— DIRECTION —
Copy character for character every line from the one containing "on Friday exactly" through the last line of the rows.

— DATA PROVIDED —

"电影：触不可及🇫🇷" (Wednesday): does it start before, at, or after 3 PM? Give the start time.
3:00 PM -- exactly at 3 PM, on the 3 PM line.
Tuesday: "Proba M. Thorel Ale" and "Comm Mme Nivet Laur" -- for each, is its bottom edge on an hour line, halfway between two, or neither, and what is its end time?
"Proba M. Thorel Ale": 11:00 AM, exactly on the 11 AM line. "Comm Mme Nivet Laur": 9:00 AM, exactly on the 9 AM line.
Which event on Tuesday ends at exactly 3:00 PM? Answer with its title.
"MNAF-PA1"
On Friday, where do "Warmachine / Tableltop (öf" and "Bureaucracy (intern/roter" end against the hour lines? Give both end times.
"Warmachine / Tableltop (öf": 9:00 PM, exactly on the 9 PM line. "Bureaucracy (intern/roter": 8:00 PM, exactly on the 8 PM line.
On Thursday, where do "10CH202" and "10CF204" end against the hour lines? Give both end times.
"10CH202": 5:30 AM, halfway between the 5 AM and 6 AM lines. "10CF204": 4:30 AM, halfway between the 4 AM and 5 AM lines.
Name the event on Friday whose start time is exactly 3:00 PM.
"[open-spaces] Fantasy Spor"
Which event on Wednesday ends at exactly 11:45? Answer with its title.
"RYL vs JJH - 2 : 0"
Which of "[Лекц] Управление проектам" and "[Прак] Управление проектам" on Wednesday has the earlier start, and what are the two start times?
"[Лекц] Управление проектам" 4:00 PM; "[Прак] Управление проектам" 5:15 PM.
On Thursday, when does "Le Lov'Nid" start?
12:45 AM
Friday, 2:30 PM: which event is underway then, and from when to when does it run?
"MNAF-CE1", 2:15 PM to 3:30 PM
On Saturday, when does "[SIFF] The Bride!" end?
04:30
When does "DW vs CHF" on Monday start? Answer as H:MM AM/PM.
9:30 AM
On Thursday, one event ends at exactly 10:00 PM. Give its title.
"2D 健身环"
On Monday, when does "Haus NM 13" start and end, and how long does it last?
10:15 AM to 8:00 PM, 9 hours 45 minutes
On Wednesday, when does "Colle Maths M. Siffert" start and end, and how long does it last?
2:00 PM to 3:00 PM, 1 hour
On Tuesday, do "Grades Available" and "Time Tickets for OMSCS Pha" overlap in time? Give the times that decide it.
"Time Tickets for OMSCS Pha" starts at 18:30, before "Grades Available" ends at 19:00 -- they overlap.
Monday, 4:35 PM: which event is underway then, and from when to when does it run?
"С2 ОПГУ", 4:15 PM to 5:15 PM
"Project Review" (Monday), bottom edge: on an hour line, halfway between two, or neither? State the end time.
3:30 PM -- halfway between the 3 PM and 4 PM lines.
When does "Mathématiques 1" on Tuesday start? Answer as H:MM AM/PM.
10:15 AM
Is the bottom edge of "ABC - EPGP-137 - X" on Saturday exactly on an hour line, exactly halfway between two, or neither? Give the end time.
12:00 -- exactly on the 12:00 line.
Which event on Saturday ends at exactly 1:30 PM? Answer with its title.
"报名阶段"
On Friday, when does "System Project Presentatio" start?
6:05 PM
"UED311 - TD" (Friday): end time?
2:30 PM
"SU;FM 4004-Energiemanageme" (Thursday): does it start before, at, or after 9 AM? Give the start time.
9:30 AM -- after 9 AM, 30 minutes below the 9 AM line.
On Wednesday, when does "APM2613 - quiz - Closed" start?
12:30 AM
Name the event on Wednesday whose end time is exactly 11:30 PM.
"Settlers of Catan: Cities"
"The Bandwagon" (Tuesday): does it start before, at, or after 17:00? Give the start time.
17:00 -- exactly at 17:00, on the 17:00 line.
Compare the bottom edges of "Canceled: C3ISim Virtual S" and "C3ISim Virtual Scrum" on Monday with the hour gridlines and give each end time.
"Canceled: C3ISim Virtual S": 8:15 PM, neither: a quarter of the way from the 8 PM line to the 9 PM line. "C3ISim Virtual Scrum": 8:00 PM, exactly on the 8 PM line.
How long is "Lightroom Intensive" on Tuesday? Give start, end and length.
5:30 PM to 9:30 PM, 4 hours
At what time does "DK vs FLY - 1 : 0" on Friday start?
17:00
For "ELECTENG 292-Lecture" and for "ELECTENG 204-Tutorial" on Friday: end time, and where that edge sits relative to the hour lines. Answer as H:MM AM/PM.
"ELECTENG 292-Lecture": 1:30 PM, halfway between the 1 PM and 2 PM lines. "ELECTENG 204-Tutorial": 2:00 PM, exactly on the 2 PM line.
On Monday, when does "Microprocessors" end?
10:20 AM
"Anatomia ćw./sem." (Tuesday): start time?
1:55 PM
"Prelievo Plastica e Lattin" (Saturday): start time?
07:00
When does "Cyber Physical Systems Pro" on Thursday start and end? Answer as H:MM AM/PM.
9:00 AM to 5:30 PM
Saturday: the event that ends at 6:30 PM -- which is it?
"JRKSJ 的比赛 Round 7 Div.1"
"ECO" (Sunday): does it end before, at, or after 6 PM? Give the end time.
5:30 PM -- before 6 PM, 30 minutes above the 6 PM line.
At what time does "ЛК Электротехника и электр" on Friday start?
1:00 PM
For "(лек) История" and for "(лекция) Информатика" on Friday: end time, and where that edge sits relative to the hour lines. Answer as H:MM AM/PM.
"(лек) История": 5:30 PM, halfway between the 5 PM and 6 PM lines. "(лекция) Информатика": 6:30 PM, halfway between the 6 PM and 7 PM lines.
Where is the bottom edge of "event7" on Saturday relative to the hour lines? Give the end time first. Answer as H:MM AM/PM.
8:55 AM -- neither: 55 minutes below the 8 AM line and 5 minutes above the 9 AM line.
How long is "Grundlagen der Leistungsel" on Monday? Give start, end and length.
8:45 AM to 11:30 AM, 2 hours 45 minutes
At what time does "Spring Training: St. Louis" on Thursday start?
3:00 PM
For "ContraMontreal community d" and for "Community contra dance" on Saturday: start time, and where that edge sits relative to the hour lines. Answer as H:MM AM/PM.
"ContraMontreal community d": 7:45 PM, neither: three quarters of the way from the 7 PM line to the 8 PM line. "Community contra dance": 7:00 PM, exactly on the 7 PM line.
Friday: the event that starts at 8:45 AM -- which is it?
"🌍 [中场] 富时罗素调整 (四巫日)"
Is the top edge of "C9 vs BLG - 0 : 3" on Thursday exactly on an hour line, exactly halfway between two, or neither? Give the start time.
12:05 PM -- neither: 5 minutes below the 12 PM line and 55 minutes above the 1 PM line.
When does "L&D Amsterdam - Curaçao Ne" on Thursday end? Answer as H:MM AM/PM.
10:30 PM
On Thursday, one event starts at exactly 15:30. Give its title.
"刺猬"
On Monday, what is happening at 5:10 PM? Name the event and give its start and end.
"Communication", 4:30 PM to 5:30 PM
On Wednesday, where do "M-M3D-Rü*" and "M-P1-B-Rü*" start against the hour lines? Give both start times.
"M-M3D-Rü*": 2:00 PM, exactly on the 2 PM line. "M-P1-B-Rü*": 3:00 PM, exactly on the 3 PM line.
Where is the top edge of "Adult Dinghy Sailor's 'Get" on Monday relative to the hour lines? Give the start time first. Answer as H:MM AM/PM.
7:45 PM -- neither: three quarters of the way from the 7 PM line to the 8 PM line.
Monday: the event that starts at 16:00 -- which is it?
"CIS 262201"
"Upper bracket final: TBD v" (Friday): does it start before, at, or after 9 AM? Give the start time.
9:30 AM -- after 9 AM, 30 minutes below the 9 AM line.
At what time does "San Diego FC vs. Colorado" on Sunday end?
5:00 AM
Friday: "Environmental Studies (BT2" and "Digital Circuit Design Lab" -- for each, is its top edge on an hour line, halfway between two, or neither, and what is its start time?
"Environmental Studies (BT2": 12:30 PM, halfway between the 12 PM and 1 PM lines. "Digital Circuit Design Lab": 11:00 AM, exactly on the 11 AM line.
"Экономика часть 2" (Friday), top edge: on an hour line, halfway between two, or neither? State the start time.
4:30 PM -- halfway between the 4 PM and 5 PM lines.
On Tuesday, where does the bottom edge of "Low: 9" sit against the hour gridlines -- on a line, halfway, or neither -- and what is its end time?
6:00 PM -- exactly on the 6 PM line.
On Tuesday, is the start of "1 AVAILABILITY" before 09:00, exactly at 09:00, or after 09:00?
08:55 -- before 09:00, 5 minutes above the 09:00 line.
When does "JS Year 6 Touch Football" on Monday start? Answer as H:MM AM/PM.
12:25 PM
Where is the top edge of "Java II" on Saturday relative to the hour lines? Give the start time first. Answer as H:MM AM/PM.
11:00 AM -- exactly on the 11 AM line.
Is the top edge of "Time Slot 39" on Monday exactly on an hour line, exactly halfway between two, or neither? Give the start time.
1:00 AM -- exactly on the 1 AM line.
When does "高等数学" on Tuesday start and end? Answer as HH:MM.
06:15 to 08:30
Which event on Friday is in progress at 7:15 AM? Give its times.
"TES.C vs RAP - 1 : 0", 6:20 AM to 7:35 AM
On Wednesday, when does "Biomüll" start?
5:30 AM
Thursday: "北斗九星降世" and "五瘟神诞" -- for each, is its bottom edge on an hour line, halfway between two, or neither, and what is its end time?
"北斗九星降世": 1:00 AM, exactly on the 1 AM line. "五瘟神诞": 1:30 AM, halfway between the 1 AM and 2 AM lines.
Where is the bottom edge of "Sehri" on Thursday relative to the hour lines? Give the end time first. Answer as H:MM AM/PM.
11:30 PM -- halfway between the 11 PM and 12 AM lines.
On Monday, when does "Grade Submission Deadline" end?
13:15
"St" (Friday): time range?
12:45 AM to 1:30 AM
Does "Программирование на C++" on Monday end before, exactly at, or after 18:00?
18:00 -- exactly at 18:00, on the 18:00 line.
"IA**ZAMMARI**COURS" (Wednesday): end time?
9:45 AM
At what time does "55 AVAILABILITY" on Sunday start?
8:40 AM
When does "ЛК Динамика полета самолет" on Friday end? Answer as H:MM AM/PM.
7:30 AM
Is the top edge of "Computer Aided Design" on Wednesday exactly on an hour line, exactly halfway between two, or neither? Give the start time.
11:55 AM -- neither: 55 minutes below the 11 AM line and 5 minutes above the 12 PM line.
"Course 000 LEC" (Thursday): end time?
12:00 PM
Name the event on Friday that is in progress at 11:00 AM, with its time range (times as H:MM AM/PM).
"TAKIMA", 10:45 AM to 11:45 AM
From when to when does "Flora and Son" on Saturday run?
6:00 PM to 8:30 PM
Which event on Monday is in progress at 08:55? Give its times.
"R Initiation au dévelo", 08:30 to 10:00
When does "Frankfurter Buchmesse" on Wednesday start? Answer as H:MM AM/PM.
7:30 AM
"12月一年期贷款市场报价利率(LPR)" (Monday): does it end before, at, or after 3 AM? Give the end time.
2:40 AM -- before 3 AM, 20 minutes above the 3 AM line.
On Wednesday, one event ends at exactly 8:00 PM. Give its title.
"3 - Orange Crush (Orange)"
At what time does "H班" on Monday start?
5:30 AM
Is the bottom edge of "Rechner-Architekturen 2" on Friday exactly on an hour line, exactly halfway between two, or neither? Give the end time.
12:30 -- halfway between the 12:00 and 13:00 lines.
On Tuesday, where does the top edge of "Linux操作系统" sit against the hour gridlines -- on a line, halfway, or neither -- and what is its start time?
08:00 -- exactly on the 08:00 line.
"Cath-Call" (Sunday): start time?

— ANSWER FOR THE TASK —
Is the bottom edge of "Rechner-Architekturen 2" on Friday exactly on an hour line, exactly halfway between two, or neither? Give the end time.
12:30 -- halfway between the 12:00 and 13:00 lines.
On Tuesday, where does the top edge of "Linux操作系统" sit against the hour gridlines -- on a line, halfway, or neither -- and what is its start time?
08:00 -- exactly on the 08:00 line.
"Cath-Call" (Sunday): start time?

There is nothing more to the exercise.